| How to complete this task |
The entries must be repeated verbatim, and their images left out.

| Provided material |
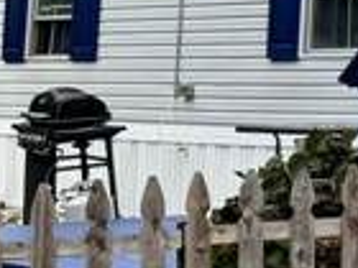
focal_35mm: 176
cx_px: 829
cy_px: -120
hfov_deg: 10.0
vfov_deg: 8.3
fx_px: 1820
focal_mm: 6.76
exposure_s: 1/2415
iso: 80
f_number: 1.78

| Result of this task |
focal_35mm: 176
cx_px: 829
cy_px: -120
hfov_deg: 10.0
vfov_deg: 8.3
fx_px: 1820
focal_mm: 6.76
exposure_s: 1/2415
iso: 80
f_number: 1.78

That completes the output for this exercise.